◆ **To be done**
Pick out each line below that contains the string "newSketch".

◆ **Material provided**
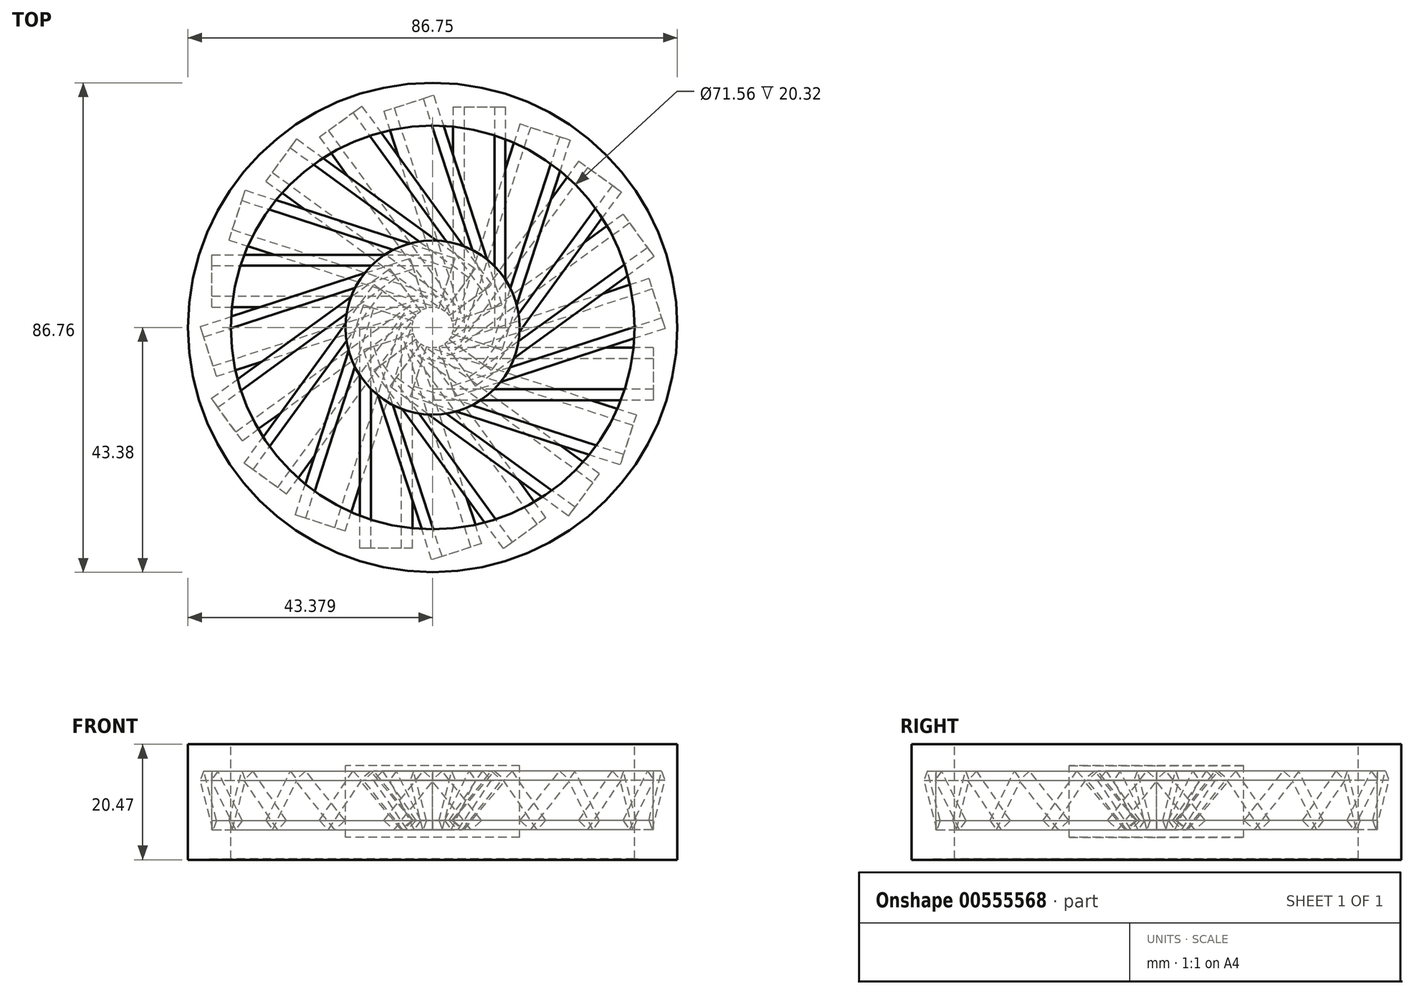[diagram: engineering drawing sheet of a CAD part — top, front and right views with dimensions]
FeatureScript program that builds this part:
annotation { "Feature Type Name" : "Feature", "Feature Type Description" : "" }
export const myFeature = defineFeature(function(context is Context, id is Id, definition is map)
    precondition{}
    {
        {
            var Q0;
            Q0=qCreatedBy(makeId("Front.planeOp"),FACE);
            var sketch = newSketch(context, id + "F0", { "sketchPlane" : qUnion([Q0])});
            skLineSegment(sketch, "E0", {"start": v(0, 0) * mm, "end": v(0, -12.7) * mm});
            skLineSegment(sketch, "E1", {"start": v(-20.34, 3.8) * mm, "end": v(-20.34, -16.51) * mm});
            skLineSegment(sketch, "E2", {"start": v(0, -6.35) * mm, "end": v(-20.34, -6.35) * mm});
            skLineSegment(sketch, "E3", {"start": v(-20.34, 3.8) * mm, "end": v(-27.94, 3.8) * mm});
            skLineSegment(sketch, "E4", {"start": v(-27.94, 3.8) * mm, "end": v(-27.94, -16.66) * mm});
            skLineSegment(sketch, "E5", {"start": v(-27.94, -16.66) * mm, "end": v(-20.34, -16.51) * mm});
            skLineSegment(sketch, "E6", {"start": v(15.44, 0) * mm, "end": v(15.44, -19.11) * mm});
            skLineSegment(sketch, "E7", {"start": v(0, 0) * mm, "end": v(15.44, 0) * mm});
            skLineSegment(sketch, "E8", {"start": v(0, -12.7) * mm, "end": v(15.44, -12.7) * mm});
            skLineSegment(sketch, "E9", {"start": v(15.44, -12.7) * mm, "end": v(15.44, 0) * mm});
            skSolve(sketch);
        }
        {
            var Q0;
            Q0 = qSketchRegion(id + "F0", true);
            var Q1;
            Q1=sQuery(id+"F0.wireOp",EDGE,"E6");
            revolve(context, id + "F1", {"entities" : qUnion([Q0]), "axis" : qUnion([Q1]), "revolveType" : RevolveType.FULL});
        }
        {
            var Q0;
            Q0=qCreatedBy(makeId("Front.planeOp"),FACE);
            var sketch = newSketch(context, id + "F2", { "sketchPlane" : qUnion([Q0])});
            skLineSegment(sketch, "E10.bottom", {"start": v(11.84, -9.7) * mm, "end": v(9.9, -11.34) * mm});
            skLineSegment(sketch, "E10.top", {"start": v(4.5, -0.95) * mm, "end": v(2.55, -2.58) * mm});
            skLineSegment(sketch, "E10.left", {"start": v(11.84, -9.7) * mm, "end": v(4.5, -0.95) * mm});
            skLineSegment(sketch, "E10.right", {"start": v(9.9, -11.34) * mm, "end": v(2.55, -2.58) * mm});
            skSolve(sketch);
        }
        {
            var Q0;
            Q0 = qSketchRegion(id + "F2", true);
            extrude(context, id + "F3", {"entities" : qUnion([Q0]), "depth" : 39.12 * mm, "offsetDistance" : 25.4 * mm});
        }
        {
            var Q0;
            Q0=makeQuery(id+"F3.opExtrude","SWEPT_BODY",BODY,{"disambiguationData":[OSD([sQuery(id+"F2.wireOp",EDGE,"E10.bottom"),sQuery(id+"F2.wireOp",EDGE,"E10.top"),sQuery(id+"F2.wireOp",EDGE,"E10.left"),sQuery(id+"F2.wireOp",EDGE,"E10.right")])]});
            var Q1;
            Q1=sQuery(id+"F0.wireOp",EDGE,"E9");
            circularPattern(context, id + "F4", {"entities" : qUnion([Q0]), "axis" : qUnion([Q1]), "angle" : 360 * degree, "instanceCount" : 20, "equalSpace" : true});
        }
    });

◆ **Answer below**
            var sketch = newSketch(context, id + "F0", { "sketchPlane" : qUnion([Q0])});
            var sketch = newSketch(context, id + "F2", { "sketchPlane" : qUnion([Q0])});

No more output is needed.